CRM is a strategic tool for marketers to acquire customers, retain them, and
maintain long-term profitable relationships with them. It uses information
technology to achieve these objectives. Competitive pressures have led
marketers to realize the necessity of customer retention to survive in a
deregulated economy. CRM has enabled the shift in approach from being
product-centric to being customer-centric. In addition to maximizing
customer value, CRM helps marketers to cross-sell products, achieve
long-term profitability, and build the brand.
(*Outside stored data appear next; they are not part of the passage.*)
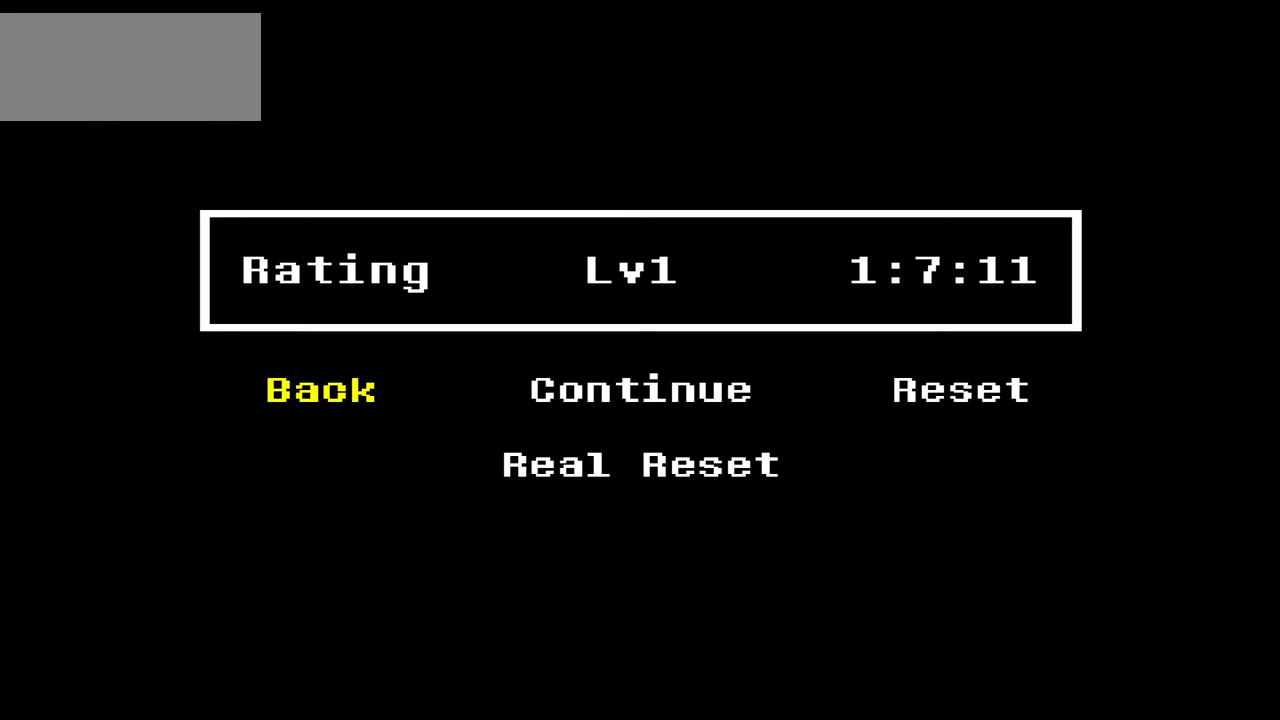
Gameplay with keyboard; each line is a JSON object with the keys held at the frame after it. "events" lists presses ("down") and releases ("up") of "c", "down", "left", "right", "up", "x" and "z" between this image and that frame as [ms after this image, input, new state], when the widget could be followed in between. No other keys are recorded. Mouse input is not recorded.
{"keys": [], "events": []}
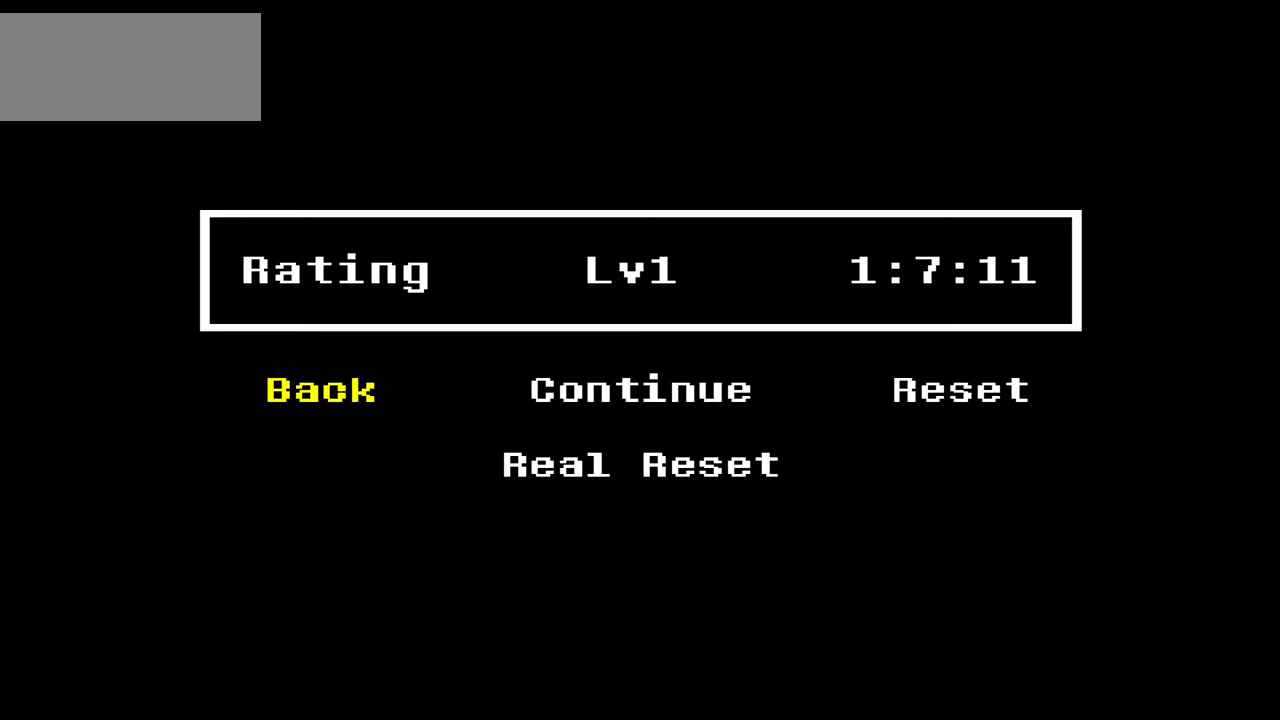
{"keys": []}
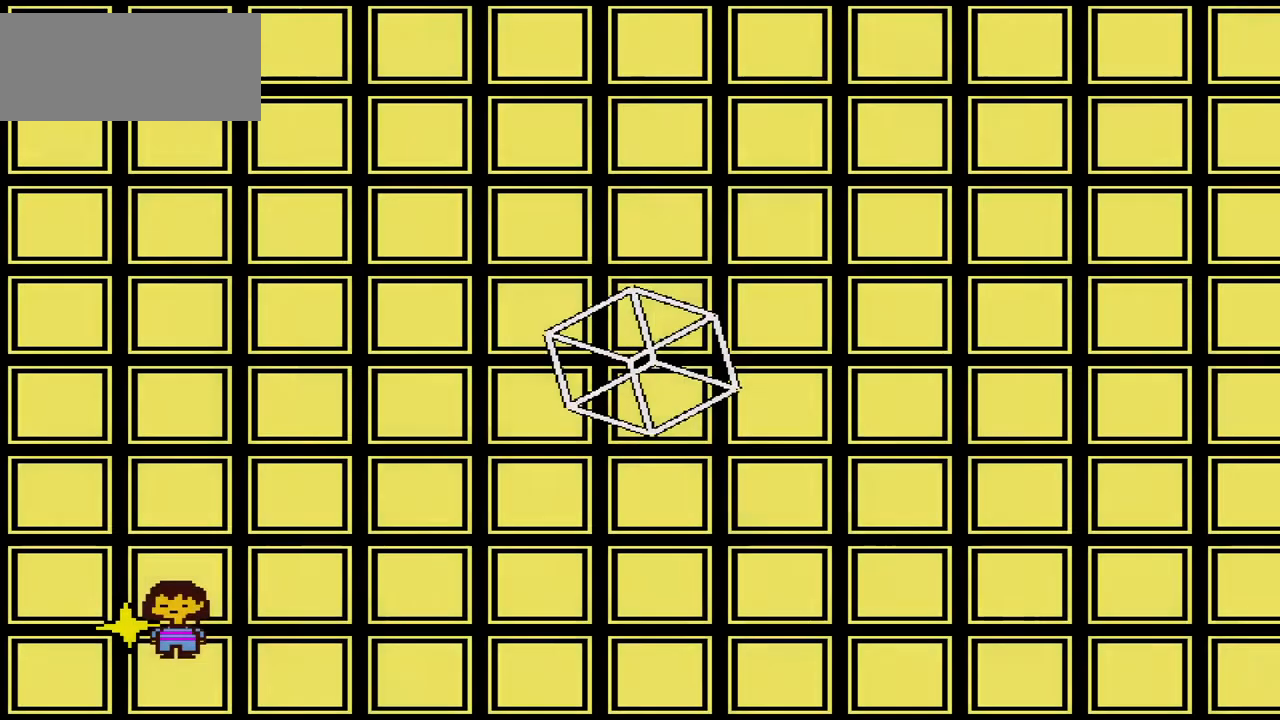
{"keys": ["right", "up"], "events": [[200, "right", "down"], [467, "up", "down"]]}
Relationship marketing is concerned with relationships that exist between
any two stakeholders of a business. It involves relationship building with
both external customers and internal customers. In an organization,
relationship marketing can be at one of the following five levels -- basic,
reactive, accountability, proactive, and partnership levels. One-to-one
marketing essentially involves knowing about each and every possible need of
the targeted customers and developing tailor-made solutions for them. To
implement one-to-one marketing, the marketer needs to identify the target
customers, differentiate them into groups, interact with each customer
group, and provide customized products and solutions in a cost-effective
manner. This can be done using the technique of mass customization.
Customer knowledge, customer loyalty, and customer switching are three
important concepts in CRM. The components of customer knowledge can be
classified into three broad categories: knowledge about the customer,
knowledge to support the customer, and knowledge from the customer. Customer
loyalty can be either affirmative loyalty or reluctant loyalty. The level of
affirmative loyalty is influenced not only by traditional factors, such as
customers, product offerings, employees, and measurement systems, but also
on emerging practices such as electronic customer care. Eight different
reasons have been identified for customer switching. They include (a) core
service failures, (b) service encounter failures, (c) price failures, (d)
inconvenience, (e) employee response to service failures, (f) attraction by
competitors, (g) ethical problems, and (h) involuntary switching. The first
five reasons in this list can be addressed through the use of CRM
techniques.
Implementation of CRM includes customer knowledge management, technology
adoption and implementation, and performance measurement. The customer
knowledge management process (journey) is a cycle with four inter-related
steps – developing a customer-focused strategy; developing the customer
buying process; implementing actions, tactics, campaigns; and customer
learning. Technology implementation has become the key to CRM implementation
in an organization as huge volumes of customer data can be stored, managed,
and retrieved using the latest technologies. CRM software tools can be
categorized into operational CRM tools and analytical CRM tools. When the
performance measurement of the CRM activities is done using a carefully
defined basket of metrics, it helps in managing and controlling the CRM
initiatives in the organization. In the future, large enterprises in India
are expected to opt for CRM applications which have pre-built interfaces
with standard ERP applications, while the small and medium business
enterprises may still continue to use stand-alone CRM applications. The
usage of CRM in India is expected to evolve from ensuring operational
efficiency (in customer handling) to yielding strategic benefits -- through
real-time customer segmentation, and co-creation of products with customers.